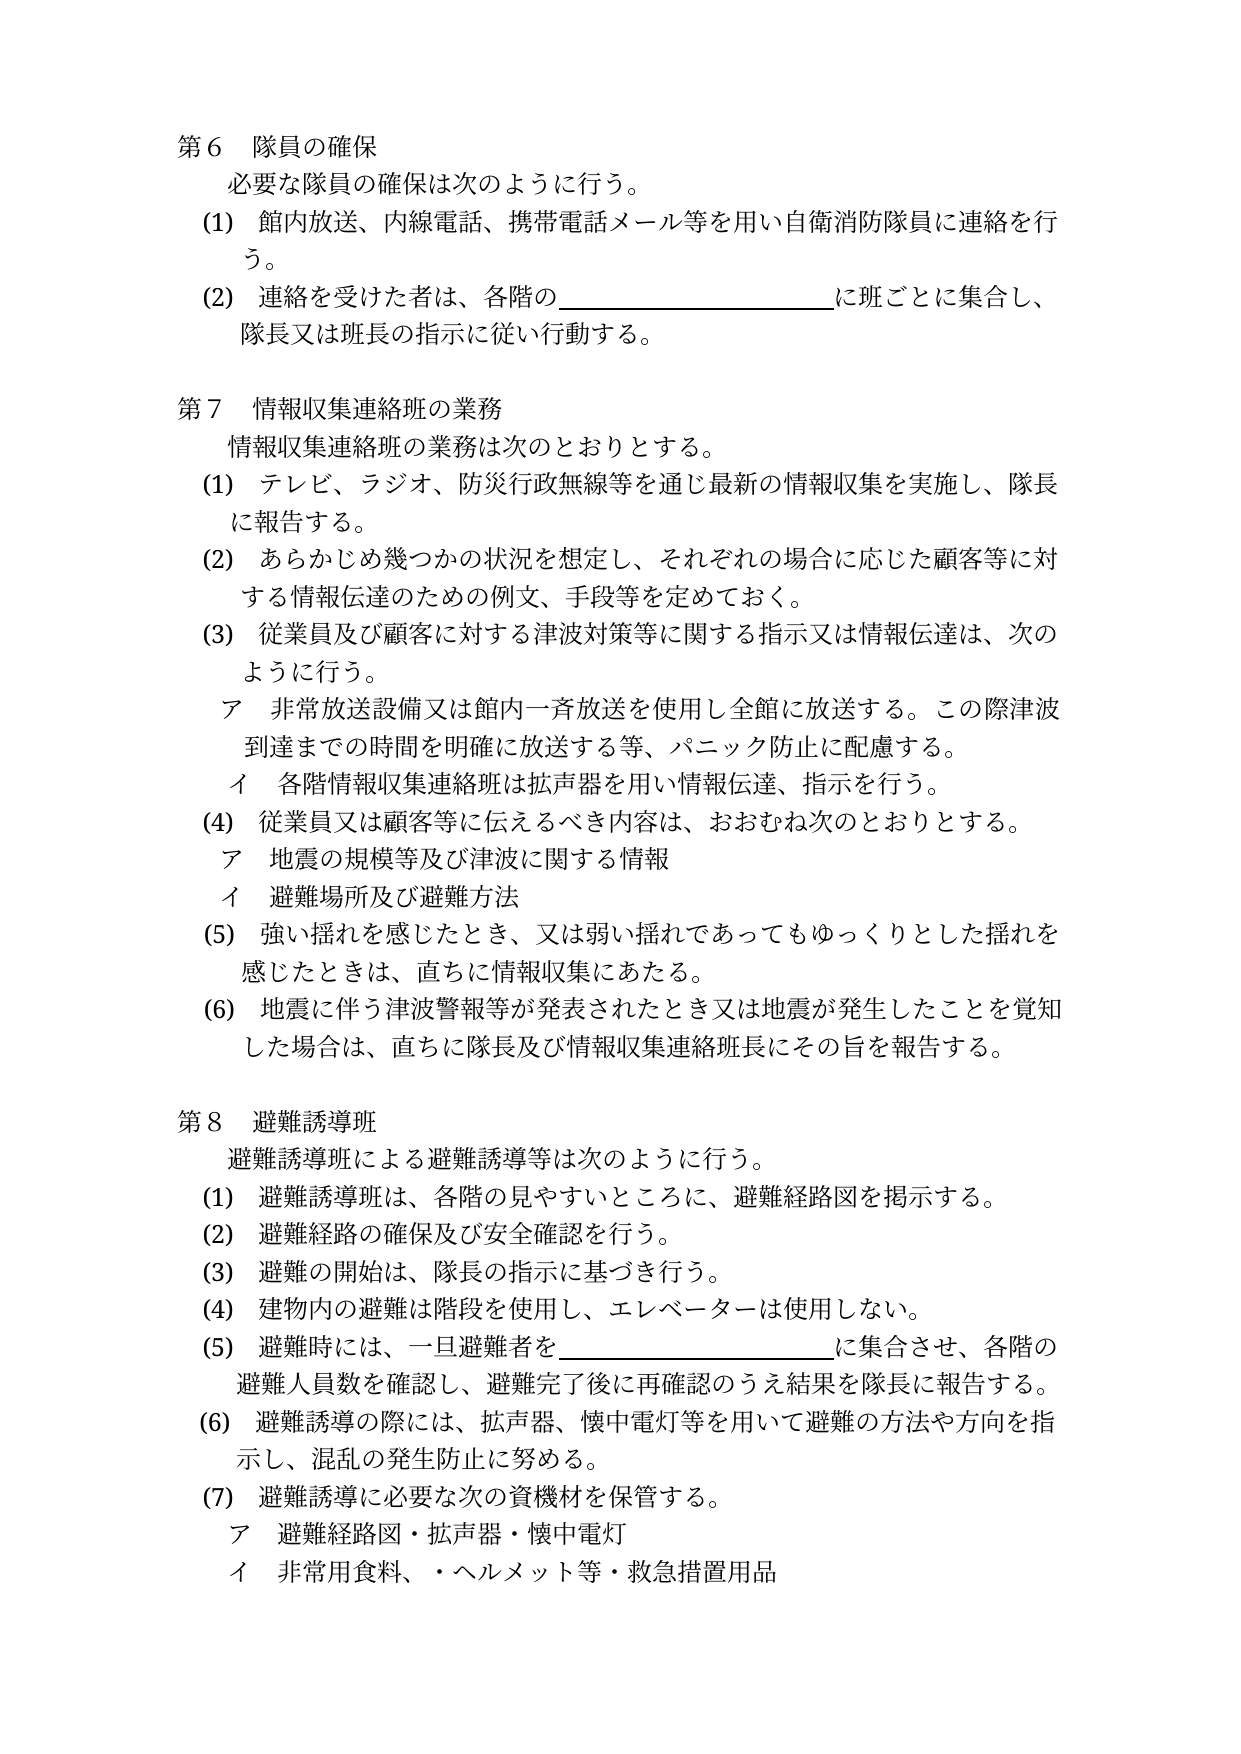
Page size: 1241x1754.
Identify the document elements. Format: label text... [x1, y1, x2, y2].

text イ 各階情報収集連絡班は拡声器を用い情報伝達、指示を行う。 [177, 764, 1063, 802]
text 第８ 避難誘導班 [177, 1102, 1063, 1139]
text (4) 建物内の避難は階段を使用し、エレベーターは使用しない。 [177, 1289, 1063, 1327]
text (3) 従業員及び顧客に対する津波対策等に関する指示又は情報伝達は、次の [177, 614, 1063, 652]
text ア 避難経路図・拡声器・懐中電灯 [177, 1514, 1063, 1552]
text に報告する。 [198, 502, 1063, 539]
text 第７ 情報収集連絡班の業務 [177, 389, 1063, 427]
text (6) 地震に伴う津波警報等が発表されたとき又は地震が発生したことを覚知した場合は、直ちに隊長及び情報収集連絡班長にその旨を報告する。 [203, 989, 1063, 1064]
text (5) 強い揺れを感じたとき、又は弱い揺れであってもゆっくりとした揺れを [203, 914, 1063, 952]
text (2) 避難経路の確保及び安全確認を行う。 [177, 1214, 1063, 1252]
text 示し、混乱の発生防止に努める。 [199, 1439, 1063, 1477]
text 避難人員数を確認し、避難完了後に再確認のうえ結果を隊長に報告する。(6) 避難誘導の際には、拡声器、懐中電灯等を用いて避難の方法や方向を指 [199, 1364, 1063, 1439]
text 隊長又は班長の指示に従い行動する。 [177, 314, 1063, 352]
text 情報収集連絡班の業務は次のとおりとする。 [177, 427, 1063, 464]
text ア 地震の規模等及び津波に関する情報 [219, 839, 1063, 877]
text (1) テレビ、ラジオ、防災行政無線等を通じ最新の情報収集を実施し、隊長 [177, 464, 1063, 502]
text イ 非常用食料、・ヘルメット等・救急措置用品 [177, 1552, 1063, 1589]
text (3) 避難の開始は、隊長の指示に基づき行う。 [177, 1252, 1063, 1289]
text (2) 連絡を受けた者は、各階の に班ごとに集合し、 [177, 277, 1063, 314]
text (4) 従業員又は顧客等に伝えるべき内容は、おおむね次のとおりとする。 [177, 802, 1063, 839]
text イ 避難場所及び避難方法 [219, 877, 1063, 914]
text (7) 避難誘導に必要な次の資機材を保管する。 [177, 1477, 1063, 1514]
text (5) 避難時には、一旦避難者を に集合させ、各階の [177, 1327, 1063, 1364]
text 避難誘導班による避難誘導等は次のように行う。 [177, 1139, 1063, 1177]
text う。 [177, 239, 1063, 277]
text 第６ 隊員の確保 [177, 127, 1063, 164]
text ように行う。 [177, 652, 1063, 689]
text ア 非常放送設備又は館内一斉放送を使用し全館に放送する。この際津波到達までの時間を明確に放送する等、パニック防止に配慮する。 [219, 689, 1063, 764]
text (1) 避難誘導班は、各階の見やすいところに、避難経路図を掲示する。 [177, 1177, 1063, 1214]
text する情報伝達のための例文、手段等を定めておく。 [177, 577, 1063, 614]
text 必要な隊員の確保は次のように行う。 [177, 164, 1063, 202]
text (2) あらかじめ幾つかの状況を想定し、それぞれの場合に応じた顧客等に対 [177, 539, 1063, 577]
text 感じたときは、直ちに情報収集にあたる。 [203, 952, 1063, 989]
text (1) 館内放送、内線電話、携帯電話メール等を用い自衛消防隊員に連絡を行 [177, 202, 1063, 239]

■ PROBLEM STATEMENT: Please return the lines above exactly, with the pictures omitted.

■ SOLUTION TO THE EXERCISE:
Page size: 1241x1754.
Identify the document elements. Format: label text... [x1, y1, x2, y2].

text イ 各階情報収集連絡班は拡声器を用い情報伝達、指示を行う。 [177, 764, 1063, 802]
text 第８ 避難誘導班 [177, 1102, 1063, 1139]
text (4) 建物内の避難は階段を使用し、エレベーターは使用しない。 [177, 1289, 1063, 1327]
text (3) 従業員及び顧客に対する津波対策等に関する指示又は情報伝達は、次の [177, 614, 1063, 652]
text ア 避難経路図・拡声器・懐中電灯 [177, 1514, 1063, 1552]
text に報告する。 [198, 502, 1063, 539]
text 第７ 情報収集連絡班の業務 [177, 389, 1063, 427]
text (6) 地震に伴う津波警報等が発表されたとき又は地震が発生したことを覚知した場合は、直ちに隊長及び情報収集連絡班長にその旨を報告する。 [203, 989, 1063, 1064]
text (5) 強い揺れを感じたとき、又は弱い揺れであってもゆっくりとした揺れを [203, 914, 1063, 952]
text (2) 避難経路の確保及び安全確認を行う。 [177, 1214, 1063, 1252]
text 示し、混乱の発生防止に努める。 [199, 1439, 1063, 1477]
text 避難人員数を確認し、避難完了後に再確認のうえ結果を隊長に報告する。(6) 避難誘導の際には、拡声器、懐中電灯等を用いて避難の方法や方向を指 [199, 1364, 1063, 1439]
text 隊長又は班長の指示に従い行動する。 [177, 314, 1063, 352]
text 情報収集連絡班の業務は次のとおりとする。 [177, 427, 1063, 464]
text ア 地震の規模等及び津波に関する情報 [219, 839, 1063, 877]
text (1) テレビ、ラジオ、防災行政無線等を通じ最新の情報収集を実施し、隊長 [177, 464, 1063, 502]
text イ 非常用食料、・ヘルメット等・救急措置用品 [177, 1552, 1063, 1589]
text (3) 避難の開始は、隊長の指示に基づき行う。 [177, 1252, 1063, 1289]
text (2) 連絡を受けた者は、各階の に班ごとに集合し、 [177, 277, 1063, 314]
text (4) 従業員又は顧客等に伝えるべき内容は、おおむね次のとおりとする。 [177, 802, 1063, 839]
text イ 避難場所及び避難方法 [219, 877, 1063, 914]
text (7) 避難誘導に必要な次の資機材を保管する。 [177, 1477, 1063, 1514]
text (5) 避難時には、一旦避難者を に集合させ、各階の [177, 1327, 1063, 1364]
text 避難誘導班による避難誘導等は次のように行う。 [177, 1139, 1063, 1177]
text う。 [177, 239, 1063, 277]
text 第６ 隊員の確保 [177, 127, 1063, 164]
text ように行う。 [177, 652, 1063, 689]
text ア 非常放送設備又は館内一斉放送を使用し全館に放送する。この際津波到達までの時間を明確に放送する等、パニック防止に配慮する。 [219, 689, 1063, 764]
text (1) 避難誘導班は、各階の見やすいところに、避難経路図を掲示する。 [177, 1177, 1063, 1214]
text する情報伝達のための例文、手段等を定めておく。 [177, 577, 1063, 614]
text 必要な隊員の確保は次のように行う。 [177, 164, 1063, 202]
text (2) あらかじめ幾つかの状況を想定し、それぞれの場合に応じた顧客等に対 [177, 539, 1063, 577]
text 感じたときは、直ちに情報収集にあたる。 [203, 952, 1063, 989]
text (1) 館内放送、内線電話、携帯電話メール等を用い自衛消防隊員に連絡を行 [177, 202, 1063, 239]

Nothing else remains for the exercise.